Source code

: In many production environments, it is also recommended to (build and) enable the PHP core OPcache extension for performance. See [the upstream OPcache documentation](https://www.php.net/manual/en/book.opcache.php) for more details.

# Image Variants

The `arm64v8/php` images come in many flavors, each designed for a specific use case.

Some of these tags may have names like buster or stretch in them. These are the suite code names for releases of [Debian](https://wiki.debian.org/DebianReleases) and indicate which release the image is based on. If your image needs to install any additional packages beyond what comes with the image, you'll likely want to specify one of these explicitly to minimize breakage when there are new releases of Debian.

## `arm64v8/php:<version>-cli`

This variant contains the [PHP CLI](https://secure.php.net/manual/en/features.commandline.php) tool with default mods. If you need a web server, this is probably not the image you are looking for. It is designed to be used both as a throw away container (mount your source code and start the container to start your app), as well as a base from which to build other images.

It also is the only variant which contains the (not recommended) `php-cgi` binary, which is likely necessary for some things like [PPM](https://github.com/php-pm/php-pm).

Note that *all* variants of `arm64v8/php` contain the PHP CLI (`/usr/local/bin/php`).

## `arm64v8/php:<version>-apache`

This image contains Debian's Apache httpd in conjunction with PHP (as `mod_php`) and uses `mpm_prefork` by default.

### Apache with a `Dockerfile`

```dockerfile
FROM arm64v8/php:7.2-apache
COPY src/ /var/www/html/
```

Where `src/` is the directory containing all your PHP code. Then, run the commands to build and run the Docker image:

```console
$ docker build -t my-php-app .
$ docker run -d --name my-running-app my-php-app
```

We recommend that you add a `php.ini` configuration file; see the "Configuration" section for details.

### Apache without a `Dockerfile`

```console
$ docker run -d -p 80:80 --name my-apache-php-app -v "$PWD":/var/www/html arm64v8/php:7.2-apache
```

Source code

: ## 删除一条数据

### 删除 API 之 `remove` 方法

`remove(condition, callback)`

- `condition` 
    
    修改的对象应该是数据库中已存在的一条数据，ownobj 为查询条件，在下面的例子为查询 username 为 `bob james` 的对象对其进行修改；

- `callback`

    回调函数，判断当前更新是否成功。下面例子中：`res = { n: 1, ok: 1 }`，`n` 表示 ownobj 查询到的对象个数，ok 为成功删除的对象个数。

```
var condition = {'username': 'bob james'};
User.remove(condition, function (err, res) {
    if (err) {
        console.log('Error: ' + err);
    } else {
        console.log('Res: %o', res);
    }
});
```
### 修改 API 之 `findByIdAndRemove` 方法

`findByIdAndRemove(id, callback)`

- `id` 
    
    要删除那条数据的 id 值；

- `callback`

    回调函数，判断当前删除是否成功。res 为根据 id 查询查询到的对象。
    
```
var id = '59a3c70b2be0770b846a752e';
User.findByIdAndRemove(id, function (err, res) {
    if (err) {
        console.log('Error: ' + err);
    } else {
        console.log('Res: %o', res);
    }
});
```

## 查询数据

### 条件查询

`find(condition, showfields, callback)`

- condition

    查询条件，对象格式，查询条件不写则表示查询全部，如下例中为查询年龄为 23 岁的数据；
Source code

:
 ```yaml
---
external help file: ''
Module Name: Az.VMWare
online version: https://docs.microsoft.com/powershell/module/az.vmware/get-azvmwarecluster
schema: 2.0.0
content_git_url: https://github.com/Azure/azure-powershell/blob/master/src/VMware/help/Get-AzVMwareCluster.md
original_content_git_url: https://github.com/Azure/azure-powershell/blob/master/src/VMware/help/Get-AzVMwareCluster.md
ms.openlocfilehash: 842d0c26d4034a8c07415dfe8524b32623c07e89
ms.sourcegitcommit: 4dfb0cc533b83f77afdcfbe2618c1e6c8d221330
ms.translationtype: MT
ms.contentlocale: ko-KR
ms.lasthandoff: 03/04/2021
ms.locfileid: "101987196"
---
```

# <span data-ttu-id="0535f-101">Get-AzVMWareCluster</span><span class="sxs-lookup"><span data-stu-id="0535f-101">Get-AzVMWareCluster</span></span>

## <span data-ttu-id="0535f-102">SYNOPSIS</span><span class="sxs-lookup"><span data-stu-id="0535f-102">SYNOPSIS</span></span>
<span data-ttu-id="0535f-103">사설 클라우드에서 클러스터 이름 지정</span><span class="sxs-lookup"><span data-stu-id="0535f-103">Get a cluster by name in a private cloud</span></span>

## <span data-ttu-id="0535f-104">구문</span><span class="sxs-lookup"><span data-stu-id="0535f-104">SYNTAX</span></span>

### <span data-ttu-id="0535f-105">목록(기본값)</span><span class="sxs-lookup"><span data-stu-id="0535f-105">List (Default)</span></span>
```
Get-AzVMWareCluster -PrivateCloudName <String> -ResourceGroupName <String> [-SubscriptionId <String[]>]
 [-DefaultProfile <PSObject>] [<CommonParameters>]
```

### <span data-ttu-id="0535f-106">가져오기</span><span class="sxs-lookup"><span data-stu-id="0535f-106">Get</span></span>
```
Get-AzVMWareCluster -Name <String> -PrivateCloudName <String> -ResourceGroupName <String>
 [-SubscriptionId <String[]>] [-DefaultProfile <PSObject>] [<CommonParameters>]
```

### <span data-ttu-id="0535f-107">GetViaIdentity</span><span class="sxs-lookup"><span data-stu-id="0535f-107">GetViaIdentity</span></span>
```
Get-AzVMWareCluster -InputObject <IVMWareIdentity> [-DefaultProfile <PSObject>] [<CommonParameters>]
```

## [Problem to solve]
For the string "ownobj", show each line of the listing where it appears.

## [Answer section]
    修改的对象应该是数据库中已存在的一条数据，ownobj 为查询条件，在下面的例子为查询 username 为 `bob james` 的对象对其进行修改；
    回调函数，判断当前更新是否成功。下面例子中：`res = { n: 1, ok: 1 }`，`n` 表示 ownobj 查询到的对象个数，ok 为成功删除的对象个数。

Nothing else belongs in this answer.